Findings for recovery also were issued in the 2011 and 2012 audits against Obermiyer for expenditures that lacked proper documentation.
In 2011, LEAD issued $9,951 in improperly documented checks and debit-card expenditures, which included payments to a brewing company and a shop called Grandpa’s Cheese Barn. An additional $2,247 in undocumented expenditures occurred in 2012, Yost said.
Obermiyer said Thursday all checks were authorized by the school boards, the superintendent and legal counsel.
She said the Toys “R” Us payment was likely for a purchase for students. Payments to the restaurant and Grandpa’s Cheese Barn could have been employee travel expenses, she said.
The 2010 and 2011 audits contain an additional $26,906 in findings for recovery against the district and in favor of LEARN for unauthorized payroll expenditures to district employees for supplemental accounting services.
According to the conversion school sponsorship contract, the employees who received payments from LEARN should have received their compensation from the district, the auditor said.
Conversion schools were eligible for state grants as well as per-pupil funding. LEARN used space in E.J. Blott Elementary School and LEAD met at the middle school, and the schools also used 12 of the district’s teachers. The district’s school board believed the conversion schools were the way to achieve academic success while solving Liberty’s budget problems.
The financial gain the district was expecting never happened, however. The school board in place at the time was under the impression the district would get double per-pupil funding for each student who attended the schools, which turned out not to be the case.

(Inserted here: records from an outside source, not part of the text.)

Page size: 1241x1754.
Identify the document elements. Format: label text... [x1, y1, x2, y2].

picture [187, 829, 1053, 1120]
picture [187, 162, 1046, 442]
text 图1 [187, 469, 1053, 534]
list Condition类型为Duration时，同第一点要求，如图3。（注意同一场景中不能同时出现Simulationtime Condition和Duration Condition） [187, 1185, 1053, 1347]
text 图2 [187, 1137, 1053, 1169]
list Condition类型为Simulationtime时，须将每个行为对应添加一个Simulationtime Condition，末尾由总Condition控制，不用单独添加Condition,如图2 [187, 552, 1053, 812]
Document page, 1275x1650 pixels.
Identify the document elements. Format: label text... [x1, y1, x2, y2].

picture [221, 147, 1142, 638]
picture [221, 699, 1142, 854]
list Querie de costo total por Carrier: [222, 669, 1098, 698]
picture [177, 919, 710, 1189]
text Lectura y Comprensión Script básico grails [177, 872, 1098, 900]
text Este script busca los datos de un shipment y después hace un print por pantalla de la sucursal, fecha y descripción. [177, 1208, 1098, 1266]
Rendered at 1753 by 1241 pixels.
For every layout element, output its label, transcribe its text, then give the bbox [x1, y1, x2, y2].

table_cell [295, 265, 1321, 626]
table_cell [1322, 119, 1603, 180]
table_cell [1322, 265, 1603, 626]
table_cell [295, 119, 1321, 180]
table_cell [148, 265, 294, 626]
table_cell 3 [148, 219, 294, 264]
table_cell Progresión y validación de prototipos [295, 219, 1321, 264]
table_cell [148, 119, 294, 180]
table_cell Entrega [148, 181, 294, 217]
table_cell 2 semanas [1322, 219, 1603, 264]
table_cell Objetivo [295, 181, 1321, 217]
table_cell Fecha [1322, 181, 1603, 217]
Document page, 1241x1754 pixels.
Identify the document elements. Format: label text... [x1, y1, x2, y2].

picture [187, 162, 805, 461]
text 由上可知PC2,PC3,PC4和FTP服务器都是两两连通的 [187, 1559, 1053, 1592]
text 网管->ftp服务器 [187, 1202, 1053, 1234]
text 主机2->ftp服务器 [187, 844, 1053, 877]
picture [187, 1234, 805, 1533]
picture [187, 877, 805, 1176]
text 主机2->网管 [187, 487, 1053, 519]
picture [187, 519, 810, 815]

The board blamed Obermiyer for misleading them into believing the district would receive the double funding, Vindicator files indicate.
Obermiyer stopped attending board meetings and resigned in April 2011. A week later, she took a job as a business consultant for LEARN and LEAD, which obtained a new sponsorship from the Portage County Educational Service Center in September 2011. The Portage County ESC suspended the schools’ operations in October 2011, however, and the schools’ operations remain suspended.
It was unclear Thursday how the findings would be recovered.
A spokeswoman for the state auditor said that even though the schools are suspended, they still exist.
A call to the Portage County ESC to find LEAD and LEARN representatives for comments was not successful.
Stan Watson, Liberty schools superintendent, said LEARN and LEAD still owe the district $100,000 from a lawsuit the district won against them.
“We’ve never been paid, and it’s a matter of litigation,” he said.
Obermiyer said she has not been affiliated with the schools since 2011 and she does not know their status.
She also said she was not aware of the auditor’s findings until a phone call from The Vindicator, and she did not want to comment much about them.
“I’ve taken heat for this for so long, and it’s entirely misdirected,” she said.